POSSIBLY not quite at the top of the list of concerns about those who have suffered from the pandemic are people working in the drugs trade.

But as with every other sector of the economy, illegal narcotics has had its regular business model severely challenged.

With trade and international travel grinding to a halt, getting shipments across borders has proved acutely difficult.

Closer to home, the county lines system of bringing drugs to the provinces has also demanded creative thinking to overcome restrictions.

This week, I’ve been enjoying a fascinating new book, Kilo, in which investigative journalist Toby Muse unravels the secrets of the cocaine trade from its source in Colombia.

Hailed by the Observer as ‘one of the best books on drugs ever written’, it is a gripping and eye-opening read as Muse recounts his travels to Colombia where he visited and interviewed everyone from the cash-strapped farmers growing coca bushes in the Colombian countryside through to the drug lords who shape where the drugs go next.

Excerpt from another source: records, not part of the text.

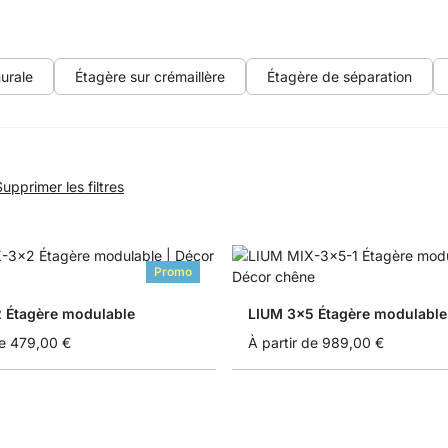
urale
Étagère sur crémaillère
Étagère de séparation
Supprimer les filtres
Promo
 Étagère modulable
LIUM 3x5 Étagère modulable
e
479,00 €
À partir de
989,00 €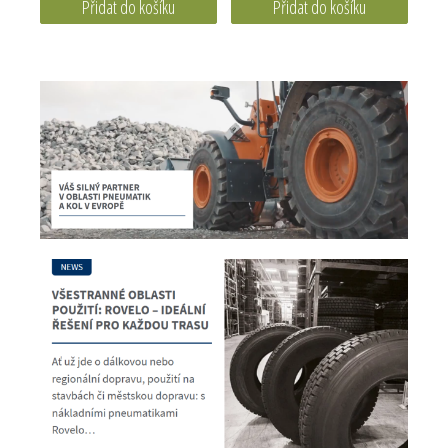
Přidat do košíku
Přidat do košíku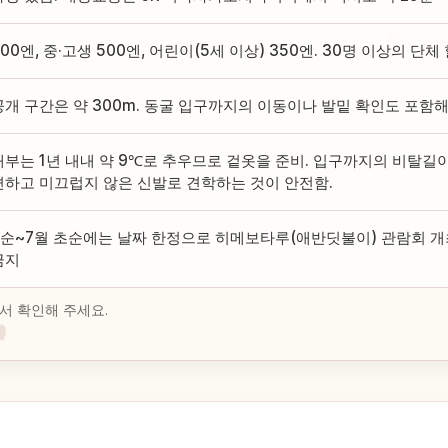
00엔, 중·고생 500엔, 어린이(5세 이상) 350엔. 30명 이상의 
공개 구간은 약 300m. 동굴 입구까지의 이동이나 발밑 확인도 포함해,
내부는 1년 내내 약 9℃로 추우므로 겉옷을 준비. 입구까지의 비탈길
편하고 미끄럽지 않은 신발로 견학하는 것이 안전함.
하순~7월 초순에는 날짜 한정으로 히메보타루(애반딧불이) 관람회 개
금지
서 확인해 주세요.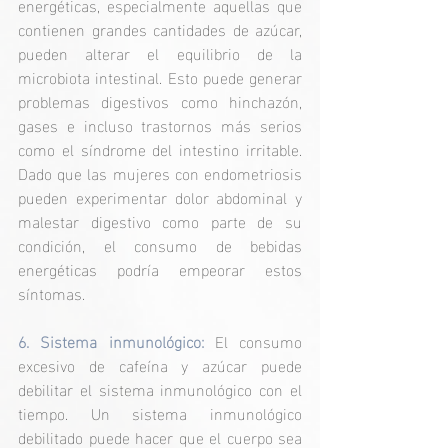
energéticas, especialmente aquellas que 
contienen grandes cantidades de azúcar, 
pueden alterar el equilibrio de la 
microbiota intestinal. Esto puede generar 
problemas digestivos como hinchazón, 
gases e incluso trastornos más serios 
como el síndrome del intestino irritable. 
Dado que las mujeres con endometriosis 
pueden experimentar dolor abdominal y 
malestar digestivo como parte de su 
condición, el consumo de bebidas 
energéticas podría empeorar estos 
síntomas.
6. Sistema inmunológico: 
El consumo 
excesivo de cafeína y azúcar puede 
debilitar el sistema inmunológico con el 
tiempo. Un sistema inmunológico 
debilitado puede hacer que el cuerpo sea 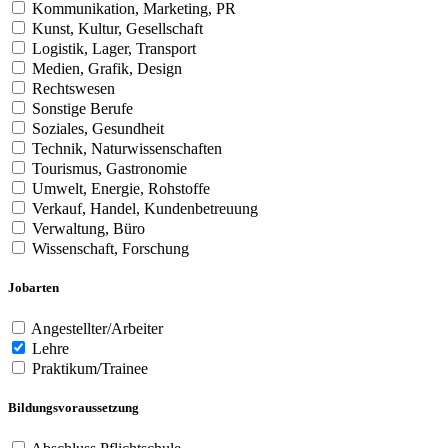
Kommunikation, Marketing, PR
Kunst, Kultur, Gesellschaft
Logistik, Lager, Transport
Medien, Grafik, Design
Rechtswesen
Sonstige Berufe
Soziales, Gesundheit
Technik, Naturwissenschaften
Tourismus, Gastronomie
Umwelt, Energie, Rohstoffe
Verkauf, Handel, Kundenbetreuung
Verwaltung, Büro
Wissenschaft, Forschung
Jobarten
Angestellter/Arbeiter
Lehre
Praktikum/Trainee
Bildungsvoraussetzung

It’s a long time now since Richard Nixon declared a war on drugs back in 1971. Since then, there have been moments of possibility: the death of Pablo Escobar in 1993; the peace deal with FARC, the Revolutionary Armed Forces of Colombia, in 2016.

But rather than the latter leading to the decline of the cocaine trade, the Colombian government failed to step up and support the farmers in stopping growing coca.

The result instead has been record harvests, now run by new players with revised supply chains.

Earlier this month, the UN estimated that in 2020, Colombia produced more cocaine than ever before: way over a thousand tons of the stuff. That’s waiting to get out there and, increasingly, its destination is Europe rather than the US.

This is partly due to the amount that the US has spent in combatting the drugs trade in Latin America: by contrast, European resources in the region are minimal.

But it’s also economics: a kilo of cocaine in the US is worth $28,000 wholesale: in Europe it is $40,000, rising to $80,000 in some countries. Given those numbers, it makes sense for drug lords to look across to this side of the Atlantic.

The drugs trade, too, hasn’t been idle during the pandemic. While the rest of us have been getting used to Zoom, so lockdown has led to dealers developing online purchase and delivery mechanisms.

As Toby Muse says, ‘the drugs market is capitalism, red in tooth and claw, always adapting, always ready, always evolving.’

With a bumper crop to sell, and sophisticated ways to sell it, it will take concerted police action to contain a rising drugs resurgence in the coming months.